Return on Capital Employed= Earnings before interest and tax / Equity shareholders’
funds*100
GSK Plc (2016) = 5.96
GSK Plc (2017) = 10.41
Pifzer Inc (2016) = 7.63
Pifzer Inc (2017) = 19.91
Interpretation: Return on capital employed is a long term profitability ratio that
measures the efficiency of a company to generate profits from its capital employed. ROCE in the
year 2016 and 2017 for GSK Plc is lower then Pifzer Inc. Reason behind this difference is that
earning capacity of each unit of capital invested in GSK Plc is law in comparison to Pifzer Inc.

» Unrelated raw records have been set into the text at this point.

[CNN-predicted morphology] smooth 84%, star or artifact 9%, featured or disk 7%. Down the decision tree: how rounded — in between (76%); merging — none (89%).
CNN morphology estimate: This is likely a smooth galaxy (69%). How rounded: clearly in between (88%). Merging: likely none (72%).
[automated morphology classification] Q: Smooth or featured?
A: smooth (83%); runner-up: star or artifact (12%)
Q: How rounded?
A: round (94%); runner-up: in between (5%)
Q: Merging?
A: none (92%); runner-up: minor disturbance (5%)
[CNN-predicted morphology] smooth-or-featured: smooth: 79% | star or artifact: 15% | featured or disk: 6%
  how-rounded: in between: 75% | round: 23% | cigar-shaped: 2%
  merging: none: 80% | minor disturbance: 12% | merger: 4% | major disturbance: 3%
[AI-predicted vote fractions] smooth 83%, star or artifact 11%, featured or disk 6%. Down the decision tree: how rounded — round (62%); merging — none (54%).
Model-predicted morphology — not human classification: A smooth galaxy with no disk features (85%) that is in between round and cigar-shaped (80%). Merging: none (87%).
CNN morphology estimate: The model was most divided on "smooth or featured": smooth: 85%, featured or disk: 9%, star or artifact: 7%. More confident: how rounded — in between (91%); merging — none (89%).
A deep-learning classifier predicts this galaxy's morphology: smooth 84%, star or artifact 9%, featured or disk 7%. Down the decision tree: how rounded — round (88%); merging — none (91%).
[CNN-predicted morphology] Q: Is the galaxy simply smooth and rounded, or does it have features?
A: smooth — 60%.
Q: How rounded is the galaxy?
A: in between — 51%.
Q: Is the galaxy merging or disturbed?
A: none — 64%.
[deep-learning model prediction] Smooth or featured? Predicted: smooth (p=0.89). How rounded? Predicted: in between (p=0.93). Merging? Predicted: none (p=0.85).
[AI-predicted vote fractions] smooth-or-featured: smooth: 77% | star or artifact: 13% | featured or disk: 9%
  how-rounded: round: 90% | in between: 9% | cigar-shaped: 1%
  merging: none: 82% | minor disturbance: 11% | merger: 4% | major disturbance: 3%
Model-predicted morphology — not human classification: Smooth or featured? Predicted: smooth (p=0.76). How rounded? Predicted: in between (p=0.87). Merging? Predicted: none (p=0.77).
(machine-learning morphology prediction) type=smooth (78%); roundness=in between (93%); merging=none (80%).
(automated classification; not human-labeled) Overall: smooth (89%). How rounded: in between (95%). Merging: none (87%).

Low returns is because of higher competition in the industry and GSK Plc is less effective in
adopting competition the Pifzer Inc (Churet and Eccles, 2014). another reason behind is that
amount of investment in research and development by Pifzer Inc is high then GSK and that
brings new medicines. This helps business organisation to earn more return. Pifzer Inc is
operating from many deceds and possess more goodwill this helps to gain more consumers
believe in the company and contribute towards higher profits on amount invested. Pifzer Inc
manufactures drugs and exports to numerous countries and political stability in these countries
helps to earn more Pifzer Inc. On the other hand GSK Plc is exporting in less countries then
Pifzer Inc and these countries are not political stable and hinders long term earning capacity of
the organisation. Economic factors like inflation rate, interest rate and exchange rate are
affecting earning capacity of GSK Plc because dealing with various countries in which economic
environment is not stable leads this company to loose profits. On the other hand Pifzer Inc is
dealing with countries that provides benefits to drug manufacturer and helps them to survive.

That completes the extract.